Christine Maugin / Faire de sa vie une comédie

Texte publié le 14 septembre 2025 et à retrouver sur L’Hebdo Blog. Illustration Gargouille de la basilique Notre-Dame de l’Épine (Marne).
« La vie n’est pas tragique. Elle est comique[1] », indique Lacan. Laura Sokolowsky met en avant cette phrase majeure de son enseignement dans l’argument des 55es Journées de l’École de la Cause freudienne.
Une surprise
Nous pouvons lire la vie sous le versant de la tragédie face aux malheurs qui nous arrivent, les difficultés avec les études, les partenaires, etc., jusqu’à ce que cette perspective nous devienne insupportable. Confrontée à ce réel, la psychanalyse offre une chance d’en extraire un savoir à déchiffrer.
Avec la cure, on arrive à s’alléger un peu, voire beaucoup, jusqu’à un Witz, une surprise de notre inconscient. Un sourire ou un rire au détour d’une séance, et l’allégement prend une telle valeur que cela modifie le rapport à la vie, à sa dimension tragique, pour en apercevoir la dimension de comédie. Par la cure, on ne laisse plus libre cours à la pulsion de mort, au surmoi féroce et à sa gourmandise sans limite, mais on bricole une certaine réconciliation avec une modalité de jouissance.
Comédie des sexes
L’adolescente qui se débrouille toujours pour s’embrouiller avec sa mère pour obtenir que son père l’emmène à son cours de danse afin que son petit copain jalouse le père, ceci pourrait être une répétition tragique, ou, au contraire, l’analyste peut-il faire apercevoir à l’analysante la jouissance en jeu, pour la déjouer et provoquer le rire.

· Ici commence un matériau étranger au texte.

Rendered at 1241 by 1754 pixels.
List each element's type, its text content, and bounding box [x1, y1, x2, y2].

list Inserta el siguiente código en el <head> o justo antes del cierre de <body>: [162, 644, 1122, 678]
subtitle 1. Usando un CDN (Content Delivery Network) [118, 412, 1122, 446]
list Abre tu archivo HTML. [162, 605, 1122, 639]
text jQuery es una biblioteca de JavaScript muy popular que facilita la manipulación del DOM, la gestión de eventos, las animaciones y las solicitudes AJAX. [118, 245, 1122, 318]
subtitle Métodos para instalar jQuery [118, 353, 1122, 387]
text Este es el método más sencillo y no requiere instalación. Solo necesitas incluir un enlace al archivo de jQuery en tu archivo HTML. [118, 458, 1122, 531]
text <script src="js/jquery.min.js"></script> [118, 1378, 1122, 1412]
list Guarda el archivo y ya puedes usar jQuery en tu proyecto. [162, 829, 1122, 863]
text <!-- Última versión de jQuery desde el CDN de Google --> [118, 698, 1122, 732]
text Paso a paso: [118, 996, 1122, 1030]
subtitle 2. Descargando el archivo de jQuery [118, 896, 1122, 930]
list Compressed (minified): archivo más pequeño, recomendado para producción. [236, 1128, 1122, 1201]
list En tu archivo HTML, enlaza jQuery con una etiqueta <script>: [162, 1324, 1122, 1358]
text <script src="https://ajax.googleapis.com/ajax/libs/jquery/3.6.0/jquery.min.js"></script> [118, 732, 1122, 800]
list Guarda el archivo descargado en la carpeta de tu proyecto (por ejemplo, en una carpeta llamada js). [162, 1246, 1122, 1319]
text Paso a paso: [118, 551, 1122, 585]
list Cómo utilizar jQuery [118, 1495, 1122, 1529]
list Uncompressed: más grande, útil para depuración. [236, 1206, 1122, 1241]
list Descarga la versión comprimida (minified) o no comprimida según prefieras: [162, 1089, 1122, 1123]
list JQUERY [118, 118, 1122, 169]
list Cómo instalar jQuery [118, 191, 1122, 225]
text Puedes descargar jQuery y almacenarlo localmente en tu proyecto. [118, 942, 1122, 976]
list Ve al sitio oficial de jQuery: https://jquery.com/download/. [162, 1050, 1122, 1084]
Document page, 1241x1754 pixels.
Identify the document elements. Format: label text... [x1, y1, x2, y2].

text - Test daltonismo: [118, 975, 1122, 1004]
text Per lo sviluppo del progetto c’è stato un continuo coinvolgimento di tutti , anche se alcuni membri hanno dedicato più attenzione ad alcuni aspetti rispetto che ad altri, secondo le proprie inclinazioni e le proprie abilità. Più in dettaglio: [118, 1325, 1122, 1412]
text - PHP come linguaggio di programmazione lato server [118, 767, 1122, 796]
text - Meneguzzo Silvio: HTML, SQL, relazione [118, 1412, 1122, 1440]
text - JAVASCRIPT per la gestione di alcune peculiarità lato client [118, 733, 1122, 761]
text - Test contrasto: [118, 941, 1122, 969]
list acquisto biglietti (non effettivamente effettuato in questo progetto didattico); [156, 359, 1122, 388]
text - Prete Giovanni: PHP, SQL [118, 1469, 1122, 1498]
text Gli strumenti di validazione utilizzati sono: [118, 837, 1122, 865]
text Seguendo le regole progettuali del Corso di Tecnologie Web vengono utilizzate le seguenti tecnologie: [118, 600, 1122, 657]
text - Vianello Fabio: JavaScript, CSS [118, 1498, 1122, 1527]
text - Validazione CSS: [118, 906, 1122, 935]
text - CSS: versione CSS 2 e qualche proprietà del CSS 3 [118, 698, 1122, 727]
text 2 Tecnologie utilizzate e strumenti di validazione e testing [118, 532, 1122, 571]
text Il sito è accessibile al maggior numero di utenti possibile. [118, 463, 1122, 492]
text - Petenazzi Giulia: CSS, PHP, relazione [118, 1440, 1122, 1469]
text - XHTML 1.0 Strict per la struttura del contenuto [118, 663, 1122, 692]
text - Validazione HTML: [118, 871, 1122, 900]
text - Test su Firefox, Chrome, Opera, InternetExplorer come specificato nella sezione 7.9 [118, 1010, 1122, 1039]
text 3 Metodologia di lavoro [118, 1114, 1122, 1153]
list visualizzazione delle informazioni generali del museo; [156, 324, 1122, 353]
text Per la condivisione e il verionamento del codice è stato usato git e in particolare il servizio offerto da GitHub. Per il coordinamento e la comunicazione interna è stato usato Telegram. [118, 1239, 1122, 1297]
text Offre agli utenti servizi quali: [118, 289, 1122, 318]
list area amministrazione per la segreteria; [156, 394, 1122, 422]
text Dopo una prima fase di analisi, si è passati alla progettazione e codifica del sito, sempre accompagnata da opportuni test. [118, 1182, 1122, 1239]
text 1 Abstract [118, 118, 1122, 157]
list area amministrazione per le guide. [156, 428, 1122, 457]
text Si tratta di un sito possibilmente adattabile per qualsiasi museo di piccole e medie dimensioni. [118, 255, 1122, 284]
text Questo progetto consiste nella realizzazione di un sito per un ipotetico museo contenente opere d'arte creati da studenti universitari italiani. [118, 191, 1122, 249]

Les embrouilles amoureuses qui ont fait les grandes heures de la comédie chez Molière sont encore comiques aujourd’hui. Qui n’a pas ri devant Les Fourberies de Scapin hier, mais aussi à présent avec Le Journal de Bridget Jones ? La comédie entre les sexes, lorsqu’elle est aperçue de la bonne manière, permet de s’alléger de cette part de la jouissance qui consiste à exhiber son avoir. La perspective de rencontrer l’autre à partir de son être devient possible. Comme Jacques-Alain Miller l’indique : « Ce paraître projette dans la comédie “les manifestations idéales ou typiques de chacun des deux sexes”. [Lacan] fera jouer ce mot de paraître en l’écrivant parêtre […]. [C]ôté mâle, le sujet protège son avoir, et, côté féminin, il masque le manque-à-avoir[2] ».
Une lecture comique
Florence Foresti accentue ce qui pourrait être vu sous l’angle du tragique de la vie lorsqu’elle évoque l’âge de la cinquantaine pour une femme. Elle tourne en dérision tous les malheurs liés à cette période de la vie et l’on ne peut qu’en rire. Lors de la cure, quand l’analysant arrive à concevoir ses malheurs sous cet angle, cela peut produire une cession de jouissance et une lecture nouvelle. Lorsque l’analysant se défait d’une identification, une possibilité comique se présente là où le sujet était pris au piège par sa satisfaction morbide.
L’enfant qui sait jouer des embrouilles entre ses parents nous offre aussi une lecture comique de la vie.
Faire de sa vie non pas une tragédie, mais une comédie, n’est-ce pas interpréter selon la dimension de l’esthétique, voire de l’aimable ? Et n’est-ce pas ce qui pourrait être attendu d’une cure avec un analyste qui s’oriente de la formule lacanienne « La vie n’est pas tragique. Elle est comique » ?
[1] Lacan J., Le Séminaire, livre XXV, « Le moment de conclure », leçon du 15 novembre 1977, Ornicar ?, n° 19, automne 1979, p. 9.
[2] Miller J.-A., « Une lecture du Séminaire D’un Autre à l’autre », La Cause freudienne, n° 66, mai 2007, p. 77, citant Lacan J., « La signification du phallus », Écrits, Paris, Seuil, 2001, p. 694.